*Texto em estudo*:
◇ ◇ ◇ ◇

Senha 119

O despertador tocou com aquela brutalidade que só ele sabe. Alto, seco, sem cerimónias. Hoje não deu para negociar mais cinco minutos de almofada. Não houve margem. Era levantar e seguir.
Tomei banho meio a dormir, a água a tentar lavar o sono que se recusava a sair. Escolhi a roupa sem pensar muito. Hoje não havia pequeno-almoço nem direito a hesitações. O carro estava longe e, ironicamente, o dia começava com ele.
Pelo caminho, liguei o Waze. Não porque não soubesse o percurso, já fui ali vezes demais, mas porque há dias em que só quero seguir instruções, sem ter de pensar. Deixar que alguém, mesmo que seja uma voz robótica, me diga o que fazer.
Cheguei, tirei o ticket, a cancela abriu-se. Entrei. Estacionei num canto qualquer. Ao sair, reparei num jipe, meio atravessado no separador inclinado. Caiu ali? Foi deixado? Destravado? Não faço ideia. Já havia gente em volta, e eu, confesso, não tinha espaço mental para mais uma aflição, o caso estava controlado.

◇ ◇ ◇ ◇

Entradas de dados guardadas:
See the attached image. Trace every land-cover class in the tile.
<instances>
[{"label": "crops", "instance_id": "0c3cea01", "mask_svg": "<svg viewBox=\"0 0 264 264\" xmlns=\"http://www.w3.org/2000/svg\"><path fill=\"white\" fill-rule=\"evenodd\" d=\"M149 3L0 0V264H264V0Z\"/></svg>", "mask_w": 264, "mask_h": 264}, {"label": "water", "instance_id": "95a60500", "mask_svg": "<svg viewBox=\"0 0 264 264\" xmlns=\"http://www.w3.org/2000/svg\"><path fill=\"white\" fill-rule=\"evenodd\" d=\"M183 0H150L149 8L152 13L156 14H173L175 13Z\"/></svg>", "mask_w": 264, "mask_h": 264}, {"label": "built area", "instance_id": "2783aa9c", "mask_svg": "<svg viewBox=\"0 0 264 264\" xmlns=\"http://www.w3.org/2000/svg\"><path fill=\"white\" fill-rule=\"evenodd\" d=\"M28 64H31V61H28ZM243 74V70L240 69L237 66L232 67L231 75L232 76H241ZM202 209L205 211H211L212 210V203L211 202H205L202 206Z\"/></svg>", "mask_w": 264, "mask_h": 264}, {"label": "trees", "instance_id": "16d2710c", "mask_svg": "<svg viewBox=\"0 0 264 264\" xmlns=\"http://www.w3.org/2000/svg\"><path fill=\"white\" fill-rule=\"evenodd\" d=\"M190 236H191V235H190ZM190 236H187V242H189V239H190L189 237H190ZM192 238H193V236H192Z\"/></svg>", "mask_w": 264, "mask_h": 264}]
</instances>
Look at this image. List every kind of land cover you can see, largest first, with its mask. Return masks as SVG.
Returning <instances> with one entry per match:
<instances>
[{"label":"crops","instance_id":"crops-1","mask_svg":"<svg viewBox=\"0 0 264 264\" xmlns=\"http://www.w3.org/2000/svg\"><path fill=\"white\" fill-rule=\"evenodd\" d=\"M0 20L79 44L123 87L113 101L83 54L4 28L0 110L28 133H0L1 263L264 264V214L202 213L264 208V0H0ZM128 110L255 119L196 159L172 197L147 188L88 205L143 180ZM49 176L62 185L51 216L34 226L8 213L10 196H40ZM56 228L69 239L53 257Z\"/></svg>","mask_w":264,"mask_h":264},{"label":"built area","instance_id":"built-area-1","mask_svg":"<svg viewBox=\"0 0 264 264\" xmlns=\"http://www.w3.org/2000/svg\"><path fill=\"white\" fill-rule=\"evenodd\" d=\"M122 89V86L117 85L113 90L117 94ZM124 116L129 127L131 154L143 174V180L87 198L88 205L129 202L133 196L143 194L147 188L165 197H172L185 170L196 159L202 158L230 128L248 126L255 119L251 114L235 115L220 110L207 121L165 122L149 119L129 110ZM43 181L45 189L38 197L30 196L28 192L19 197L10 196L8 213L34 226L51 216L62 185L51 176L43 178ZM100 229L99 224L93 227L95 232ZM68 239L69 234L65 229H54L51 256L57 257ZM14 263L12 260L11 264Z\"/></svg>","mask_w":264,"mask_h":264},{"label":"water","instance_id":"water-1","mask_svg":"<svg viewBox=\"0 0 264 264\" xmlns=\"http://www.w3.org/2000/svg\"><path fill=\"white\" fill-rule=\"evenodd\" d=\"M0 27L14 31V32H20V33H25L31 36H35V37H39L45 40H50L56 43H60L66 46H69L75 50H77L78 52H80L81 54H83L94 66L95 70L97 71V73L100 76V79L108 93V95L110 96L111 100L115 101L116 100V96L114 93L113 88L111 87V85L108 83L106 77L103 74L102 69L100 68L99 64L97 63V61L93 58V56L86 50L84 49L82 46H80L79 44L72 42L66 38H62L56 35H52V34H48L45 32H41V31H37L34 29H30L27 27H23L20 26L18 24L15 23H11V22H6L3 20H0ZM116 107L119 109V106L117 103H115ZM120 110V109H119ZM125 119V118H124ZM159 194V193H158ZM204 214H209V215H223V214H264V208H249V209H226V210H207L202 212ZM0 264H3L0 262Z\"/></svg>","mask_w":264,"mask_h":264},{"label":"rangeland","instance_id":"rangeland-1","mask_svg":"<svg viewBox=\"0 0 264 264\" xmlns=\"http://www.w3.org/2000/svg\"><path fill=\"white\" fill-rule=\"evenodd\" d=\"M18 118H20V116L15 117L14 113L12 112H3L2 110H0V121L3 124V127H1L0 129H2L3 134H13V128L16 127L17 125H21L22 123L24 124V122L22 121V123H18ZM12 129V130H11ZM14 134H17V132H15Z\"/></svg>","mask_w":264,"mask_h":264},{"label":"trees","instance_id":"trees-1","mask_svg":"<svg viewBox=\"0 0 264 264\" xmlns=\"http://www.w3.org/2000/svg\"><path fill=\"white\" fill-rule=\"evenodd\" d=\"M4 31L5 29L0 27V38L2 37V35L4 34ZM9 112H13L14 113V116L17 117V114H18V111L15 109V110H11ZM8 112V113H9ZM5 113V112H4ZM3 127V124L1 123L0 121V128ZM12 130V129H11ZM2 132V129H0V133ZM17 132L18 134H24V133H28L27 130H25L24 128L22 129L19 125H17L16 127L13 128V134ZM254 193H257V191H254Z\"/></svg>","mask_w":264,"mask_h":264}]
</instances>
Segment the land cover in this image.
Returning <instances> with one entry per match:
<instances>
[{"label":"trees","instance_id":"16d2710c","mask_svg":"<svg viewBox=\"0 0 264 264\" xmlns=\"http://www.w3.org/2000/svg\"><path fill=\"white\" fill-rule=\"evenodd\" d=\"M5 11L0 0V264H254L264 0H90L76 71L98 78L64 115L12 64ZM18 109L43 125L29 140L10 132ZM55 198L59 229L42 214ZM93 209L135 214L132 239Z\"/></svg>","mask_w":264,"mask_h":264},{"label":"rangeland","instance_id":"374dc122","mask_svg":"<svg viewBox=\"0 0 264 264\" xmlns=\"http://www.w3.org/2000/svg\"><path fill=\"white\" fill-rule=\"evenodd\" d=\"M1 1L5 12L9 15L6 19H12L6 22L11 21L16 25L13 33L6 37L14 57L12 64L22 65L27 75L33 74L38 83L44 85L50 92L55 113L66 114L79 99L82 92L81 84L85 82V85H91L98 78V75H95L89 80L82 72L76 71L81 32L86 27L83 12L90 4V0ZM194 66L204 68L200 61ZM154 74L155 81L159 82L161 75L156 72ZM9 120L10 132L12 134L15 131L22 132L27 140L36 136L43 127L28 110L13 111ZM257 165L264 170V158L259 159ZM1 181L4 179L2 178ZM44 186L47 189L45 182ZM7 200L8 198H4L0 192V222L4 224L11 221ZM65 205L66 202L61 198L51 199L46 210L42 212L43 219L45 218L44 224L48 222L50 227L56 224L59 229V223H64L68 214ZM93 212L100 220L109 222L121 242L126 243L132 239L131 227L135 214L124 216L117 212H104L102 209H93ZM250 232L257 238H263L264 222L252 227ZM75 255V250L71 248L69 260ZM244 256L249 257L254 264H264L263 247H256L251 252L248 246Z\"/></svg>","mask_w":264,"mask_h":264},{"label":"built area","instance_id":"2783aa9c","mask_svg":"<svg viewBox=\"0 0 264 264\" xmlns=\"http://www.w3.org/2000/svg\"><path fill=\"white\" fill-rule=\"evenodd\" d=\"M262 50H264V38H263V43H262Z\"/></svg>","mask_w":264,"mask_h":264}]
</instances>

◇ ◇ ◇ ◇

*Trabalho pedido*:
1. Reproduza fielmente o trecho do texto que começa em "O despertador tocou" e termina em "começava com ele.".
2. Segundo o texto, que aplicação foi ligada pelo caminho?
3. Explique, de acordo com o texto, por que razão o Waze foi ligado apesar de o percurso ser conhecido.
Recorra apenas ao texto para responder.

*Respostas às tarefas*:
1.
O despertador tocou com aquela brutalidade que só ele sabe. Alto, seco, sem cerimónias. Hoje não deu para negociar mais cinco minutos de almofada. Não houve margem. Era levantar e seguir.
Tomei banho meio a dormir, a água a tentar lavar o sono que se recusava a sair. Escolhi a roupa sem pensar muito. Hoje não havia pequeno-almoço nem direito a hesitações. O carro estava longe e, ironicamente, o dia começava com ele.

2. O Waze.

3. Há dias em que só apetece seguir instruções, sem ter de pensar. A ideia é deixar que alguém, mesmo uma voz robótica, diga o que fazer.